Nosebleeds and epilepsy were also treated with a powder made from moss growing on human skulls. Richard Sugg, the author of Mummies, Cannibals and Vampires: The History of Corpse Medicine from the Renaissance to the Victorians, says that this cure actually did work—but only because powder stimulated coagulation.

3. BRAINS

A photolithograph of brains of dissected heads, after a 1543 woodcut
A photolithograph of brains of dissected heads, after a 1543 woodcut | Wellcome Images // CC BY 4.0

Brains were also used to cure epilepsy. Physician John French describes the process for making a tincture of brains in his 1651 book The Art of Distillation: “ake the brains of a young man that hath died a violent death,” mash in a stone mortar, steep in wine, and “digest it half a year in horse dung” before distilling.

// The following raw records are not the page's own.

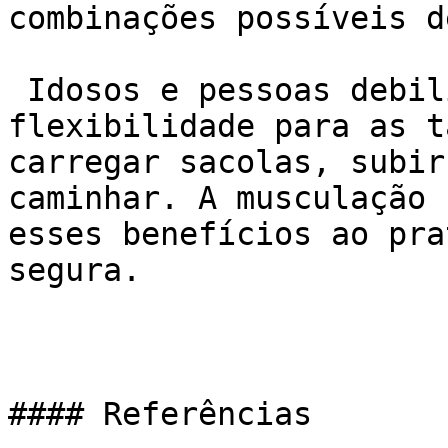
combinações possíveis d
 Idosos e pessoas debilitadas precisam de força e 
flexibilidade para as t
carregar sacolas, subir
caminhar. A musculação 
esses benefícios ao pra
segura.

#### Referências
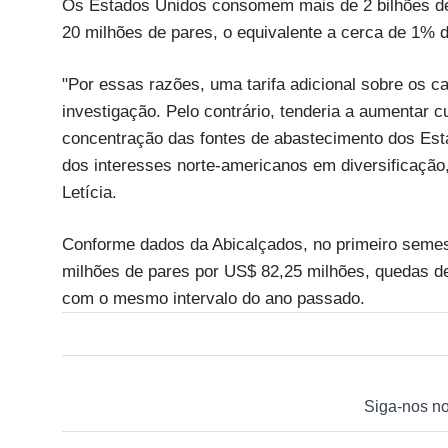
Os Estados Unidos consomem mais de 2 bilhões d
20 milhões de pares, o equivalente a cerca de 1%
"Por essas razões, uma tarifa adicional sobre os ca
investigação. Pelo contrário, tenderia a aumentar c
concentração das fontes de abastecimento dos Est
dos interesses norte-americanos em diversificação,
Letícia.
Conforme dados da Abicalçados, no primeiro semes
milhões de pares por US$ 82,25 milhões, quedas 
com o mesmo intervalo do ano passado.
Siga-nos n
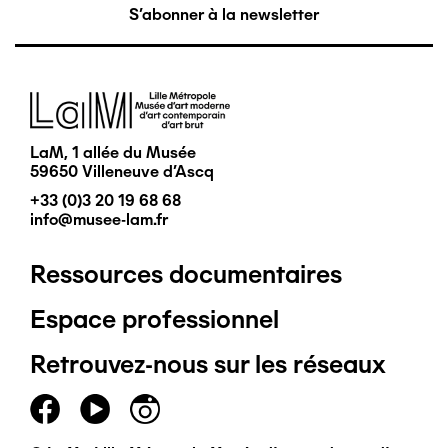
S'abonner à la newsletter
Image
LaM, 1 allée du Musée
59650 Villeneuve d'Ascq
+33 (0)3 20 19 68 68
info@musee-lam.fr
Ressources documentaires
Pied
Espace professionnel
de
Retrouvez-nous sur les réseaux
page
principal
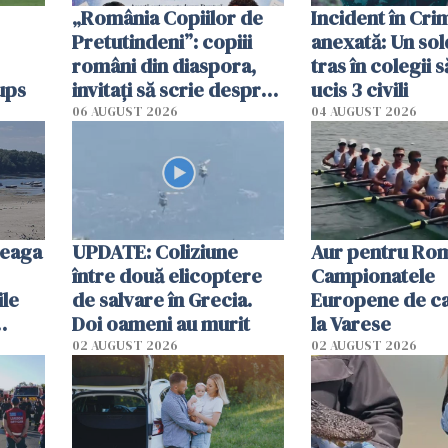
„România Copiilor de
Incident în Cr
Pretutindeni”: copiii
anexată: Un sol
români din diaspora,
tras în colegii s
ups
invitați să scrie despre
ucis 3 civili
România într-un volum
06 AUGUST 2026
04 AUGUST 2026
special
reaga
UPDATE: Coliziune
Aur pentru Rom
între două elicoptere
Campionatele
ile
de salvare în Grecia.
Europene de ca
Doi oameni au murit
la Varese
02 AUGUST 2026
02 AUGUST 2026
ouat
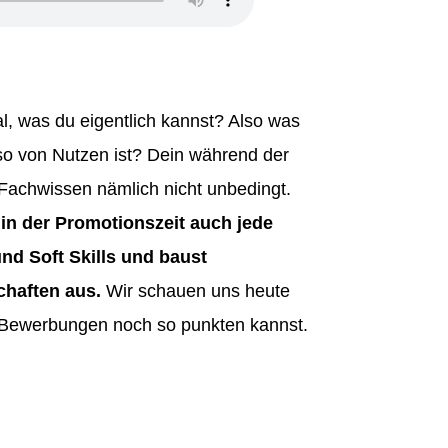
, was du eigentlich kannst? Also was
so von Nutzen ist? Dein während der
Fachwissen nämlich nicht unbedingt.
 in der Promotionszeit auch jede
d Soft Skills und baust
chaften aus.
Wir schauen uns heute
i Bewerbungen noch so punkten kannst.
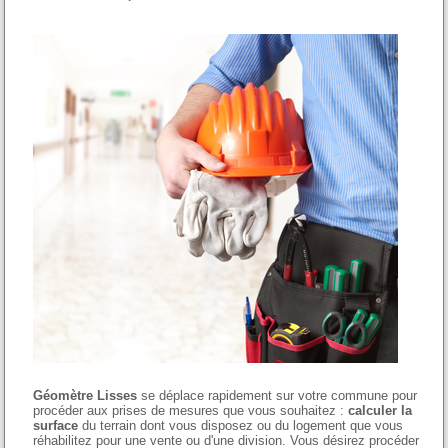
Géomètre Lisses
se déplace rapidement sur votre commune pour
procéder aux prises de mesures que vous souhaitez :
calculer la
surface
du terrain dont vous disposez ou du logement que vous
réhabilitez pour une vente ou d'une division. Vous désirez procéder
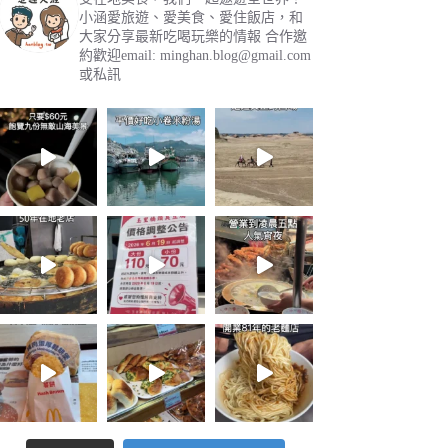
小涵愛旅遊、愛美食、愛住飯店，和
大家分享最新吃喝玩樂的情報
合作邀
約歡迎email:
minghan.blog@gmail.com
或私訊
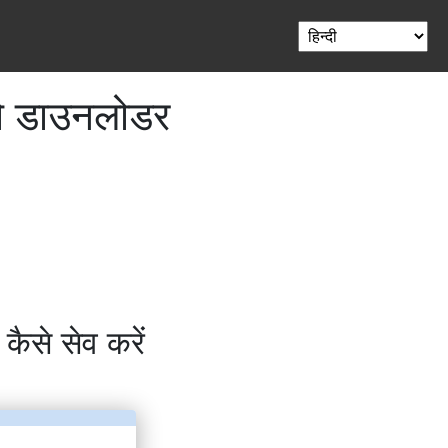
यो डाउनलोडर
कैसे सेव करें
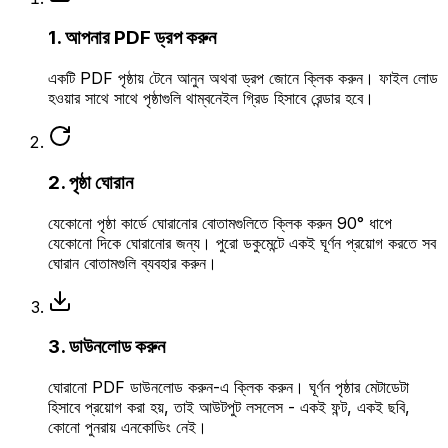
1. আপনার PDF ড্রপ করুন
একটি PDF পৃষ্ঠায় টেনে আনুন অথবা ড্রপ জোনে ক্লিক করুন। ফাইল লোড
হওয়ার সাথে সাথে পৃষ্ঠাগুলি থাম্বনেইল গ্রিড হিসাবে রেন্ডার হবে।
2. পৃষ্ঠা ঘোরান
যেকোনো পৃষ্ঠা কার্ডে ঘোরানোর বোতামগুলিতে ক্লিক করুন 90° ধাপে
যেকোনো দিকে ঘোরানোর জন্য। পুরো ডকুমেন্টে একই ঘূর্ণন প্রয়োগ করতে সব
ঘোরান বোতামগুলি ব্যবহার করুন।
3. ডাউনলোড করুন
ঘোরানো PDF ডাউনলোড করুন-এ ক্লিক করুন। ঘূর্ণন পৃষ্ঠার মেটাডেটা
হিসাবে প্রয়োগ করা হয়, তাই আউটপুট লসলেস - একই ফন্ট, একই ছবি,
কোনো পুনরায় এনকোডিং নেই।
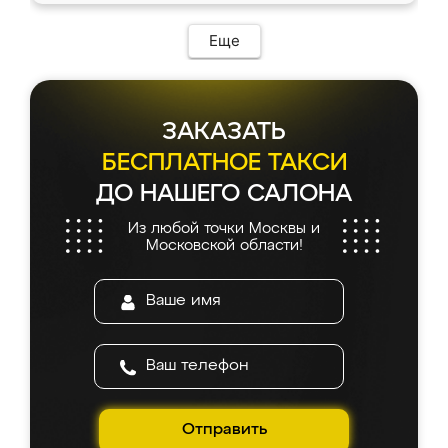
Еще
ЗАКАЗАТЬ
БЕСПЛАТНОЕ ТАКСИ
ДО НАШЕГО САЛОНА
Из любой точки Москвы и
Московской области!
Отправить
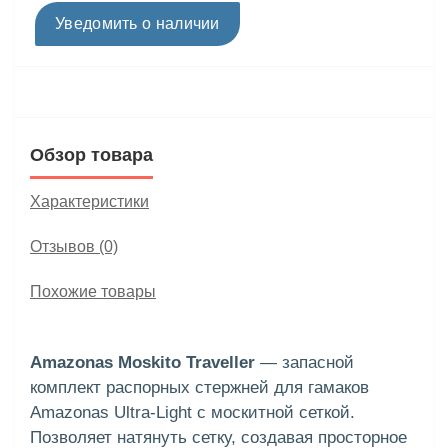
Уведомить о наличии
Обзор товара
Характеристики
Отзывов (0)
Похожие товары
Amazonas Moskito Traveller
— запасной
комплект распорных стержней для гамаков
Amazonas Ultra-Light с москитной сеткой.
Позволяет натянуть сетку, создавая просторное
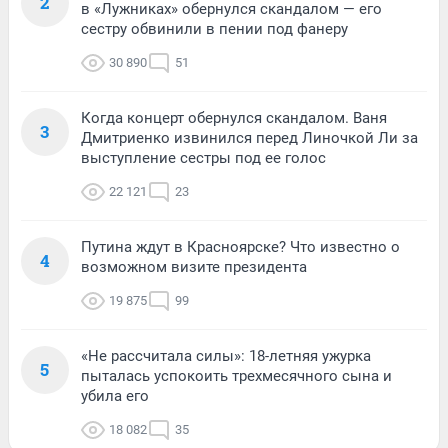
2
в «Лужниках» обернулся скандалом — его
сестру обвинили в пении под фанеру
30 890
51
Когда концерт обернулся скандалом. Ваня
3
Дмитриенко извинился перед Линочкой Ли за
выступление сестры под ее голос
22 121
23
Путина ждут в Красноярске? Что известно о
4
возможном визите президента
19 875
99
«Не рассчитала силы»: 18-летняя ужурка
5
пыталась успокоить трехмесячного сына и
убила его
18 082
35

This remedy was supposed to work under the "like cures like" theory of medicine popular at the time, in which skulls and brains were seen as especially useful for curing illnesses thought to stem from the head. Cures taken from corpses that had died horribly were often thought to be extra powerful, because violence was seen to somehow concentrate the life force.

4. FAT

Human fat was a sought-after remedy for bleeding, bruising, muscle cramps, nerve damage, joint pain, and a variety of other afflictions. It was especially popular in Germany, and was delivered to Munich’s doctors by enterprising executioners until the mid-18th century. Others sought to bypass the apothecary entirely and went straight to the executioner for their medicinal supplies. Often the fat was made into a salve (sometimes known as "hangman's salve"), but one physician to several English and French kings combined the ingredient with hemlock and opium and administered it as a pain-reducing plaster.

5. BLOOD

Engraving of an execution by William Hogarth, 1747
Engraving of an execution by William Hogarth, 1747 | Wellcome Collection // CC BY 4.0

Like fat and brains, blood was also often procured directly from the executioner. People who were too poor to afford the fine wares of their local apothecary went instead to the gallows, where they paid a few coins to drink the fresh blood of the recently executed. Though usually drunk straight, blood was also dried and powdered (to cure nosebleeds), sprinkled on wounds (to stop bleeding), or even made into a kind of human marmalade.

6. HAIR

According to Sugg, a tonic called “liquor of hair” was regularly used to encourage hair growth in those who were balding. Under the like cures like theory, the hair of a deceased person was believed to help with the hair of the living. However, powdered hair was also administered for complaints that had nothing to do with heads—including jaundice.

7. TEETH

Engraving of a tooth-drawer by D.J. Pound after G. Dou, 1672
Engraving of a tooth-drawer by D.J. Pound after G. Dou, 1672 | Wellcome Images // CC BY 4.0

Teeth, too, were an example of "like cures like." In North Hampshire, England, and other areas, people wore teeth taken from corpses in a bag around their neck as a remedy for toothache, an ailment that could also be treated by touching a cadaver’s tooth to your own. In Ireland, people went even further, and believed that toothache could be cured by rubbing the afflicted gum with the finger of a corpse, or even washing it with some water that had also been used to wash the dead body. (Makes you thankful for modern mouthwash.)